La préposée me montre une carte, trace vite fait le tracé des gués et leur position dessus
– Là faut serrer à droite, là faut serrer à gauche, et là faut suivre les piquets plantés dans la rivière. Bonne chance, et rappelez vous qu’aucune assurance voiture ne vous couvre si vous vous plantez dans un gué.
Je fais une dernière tentative polie pour essayer d’avoir une info personnalisée, et voir si nous on a une chance de passer.
– S’il vous plait, voilà ma voiture à moi. Vous qui avez de l’expérience, pouvez vous me dire si ça passe selon vous?
Elle soupire un grand coup, se lève de son guichet et vient jeter un œil 2 secondes sur notre voiture. Elle se retourne, je l’entends discuter avec sa collègue en Viking mais je ne comprends que les mot “SUV” et “snorkel”. Finalement elle retourne à son guichet en me lâchant un laconique
ça devrait

Armé des ces informations promptes à remonter mon niveau de confiance, nous voilà partis sur la F206, en direction de Laki. Le paysage est très islandais: de l’herbe, des cailloux, et quelques moutons.
On passe deux passages de flotte avec 10cm d’eau, les gamins et ma femme regardent ça avec dédain. J’ai même droit à un
C’est pour ÇA que tu as passé 4 jours à monter le snorkel sur le 4×4?
Moi, j’ai l’œil sur le GPS. Je sais que c’est pas ça. Et je la vois, la grosse ligne bleue qui croise notre trace sur l’écran du GPS, et qui se rapproche. Mais si j’ouvre la bouche, on va voir que j’ai les foies, donc je la joue stoïque
Arrivée au premier gué, il y a bien 30m à traverser. Le silence est de plomb dans la voiture. Personne ne la ramène.
On observe un Duster traverser en sens inverse, le gars a de la flotte au niveau de la portière. J’ouvre la fenêtre et fait un signe, pour lui demander son avis. Quand le gars arrive à ma hauteur, il s’arrête et me dit en bon français:
Salut, ça va?
OUF! C’est pas un Viking, j’aurais peut être des infos
– Bonjour, vous êtes montés jusqu’à Laki?
– Oui, on en revient, là
– C’est comment les gués sur le trajet?
– Bah on avait de l’eau jusqu’au milieu du pare-brise, pourquoi?

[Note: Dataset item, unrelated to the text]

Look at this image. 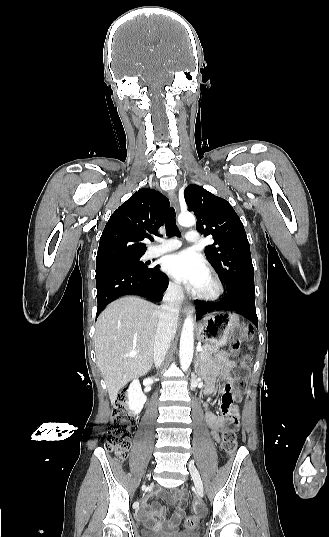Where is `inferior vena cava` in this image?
<instances>
[{"mask_svg":"<svg viewBox=\"0 0 329 537\" xmlns=\"http://www.w3.org/2000/svg\"><path fill=\"white\" fill-rule=\"evenodd\" d=\"M182 301V287L177 284L170 285L163 296L154 340V362L157 368L161 366L174 337Z\"/></svg>","mask_w":329,"mask_h":537,"instance_id":"inferior-vena-cava-1","label":"inferior vena cava"}]
</instances>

Là, j’ai entendu un hoquet de ma femme à côté, et je pense que j’ai voulu la jouer calme, mais intérieurement je me suis liquéfié
La femme du gars a ajouté au bout de 3 secondes
Mais t’es con Roger, regarde: ils flippent!

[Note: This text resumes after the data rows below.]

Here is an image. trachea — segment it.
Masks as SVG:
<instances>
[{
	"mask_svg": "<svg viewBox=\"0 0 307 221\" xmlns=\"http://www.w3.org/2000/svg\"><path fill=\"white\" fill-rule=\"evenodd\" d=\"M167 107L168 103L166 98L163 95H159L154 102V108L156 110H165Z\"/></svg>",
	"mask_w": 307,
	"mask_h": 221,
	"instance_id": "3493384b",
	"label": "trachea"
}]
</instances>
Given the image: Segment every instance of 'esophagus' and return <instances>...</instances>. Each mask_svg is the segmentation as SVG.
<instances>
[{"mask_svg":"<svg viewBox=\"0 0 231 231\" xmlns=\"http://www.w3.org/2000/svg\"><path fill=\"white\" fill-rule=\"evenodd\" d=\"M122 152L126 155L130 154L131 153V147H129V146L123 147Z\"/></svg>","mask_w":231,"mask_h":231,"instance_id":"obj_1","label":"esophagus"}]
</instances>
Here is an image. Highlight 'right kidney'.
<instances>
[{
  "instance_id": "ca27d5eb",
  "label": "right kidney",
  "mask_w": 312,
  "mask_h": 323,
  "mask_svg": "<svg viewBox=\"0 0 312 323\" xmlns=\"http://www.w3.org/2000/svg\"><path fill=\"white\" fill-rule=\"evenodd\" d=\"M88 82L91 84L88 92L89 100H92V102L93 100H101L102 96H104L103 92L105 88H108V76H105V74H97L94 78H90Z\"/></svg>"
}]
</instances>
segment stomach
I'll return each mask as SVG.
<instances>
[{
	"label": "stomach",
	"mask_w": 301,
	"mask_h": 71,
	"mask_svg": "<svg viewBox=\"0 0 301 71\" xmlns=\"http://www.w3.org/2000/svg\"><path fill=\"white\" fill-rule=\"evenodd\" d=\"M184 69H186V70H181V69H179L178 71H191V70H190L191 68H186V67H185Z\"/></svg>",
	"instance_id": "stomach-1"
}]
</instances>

Ces enfoirés éclatent de rire et me disent:
Mais non, le plus profond est à peine pire que celui que vous venez de me voir passer. Ça passe à l’aise avec le Duster, sans snorkel, donc vous ça ira sans souci.
On vient de se faire troller en plein milieu de nulle part, par un français en Dacia Duster. Entre l’accueil glacial des Islandais et l’humour débile des français, je ne suis pas sûr de ce qui est pire
On se lance donc dans notre premier passage de gué, qu’on a essayé de filmer (à moitié pour nous, et à moitié pour que les policiers qui retrouvent nos cadavres sachent ce qui s’est passé), mais manque de bol, la vidéo est floue.
En gros, ça donne çà (cette vidéo est filmée sur la même piste, au même gué, mais ce n’est pas ma vidéo)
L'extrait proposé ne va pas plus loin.